Self-destruct messaging service Snapchat has confessed handing over images not yet seen by its users to the US law enforcement agencies.
Outlining the circumstances under which it has given photos to investigators, Snapchat said it would get back an unopened snap if a search warrant is issued and the snap is still available on its server, under requirements by the Electronic Communications Privacy Act (ECPA).
Snapchat operations director Micah Schaffer said: "Since May 2013, about a dozen of the search warrants we've received have resulted in us producing unopened snaps to law enforcement.
"That's out of 350 million Snaps sent every day.
"Law enforcement requests sometimes require us to preserve Snaps for a time, like when law enforcement is determining whether to issue a search warrant for Snaps.

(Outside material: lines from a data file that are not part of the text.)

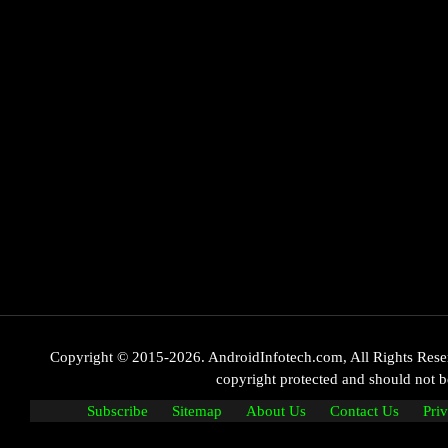
Copyright © 2015-2026. AndroidInfotech.com, All Rights Reserve
copyright protected and should not
Subscribe
Sitemap
About Us
Contact Us
Pri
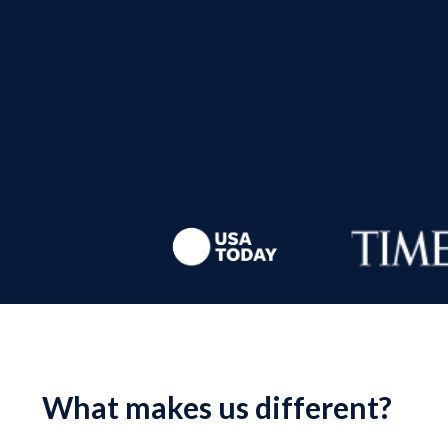
What makes us different?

"Only two people in the company currently have access to the tool used for manually retrieving unopened Snaps, our co-founder and CTO, Bobby (who coded it), and me."
The service works by enabling users to capture and share photos or short videos with friends for up to 10 seconds prior to the images' self-destruction time.
According to Snapshot, the difference between Stories and Snaps is that Stories can be accessed repeatedly for 24 hours, unlike unopened Snaps, which are stored for 30 days if they remain unopened.
However, Snaps added to Stories would be deleted from servers past 24 hours.
Recently, hackers have developed an app that secretly saves images and videos sent via the self-destruct messaging service.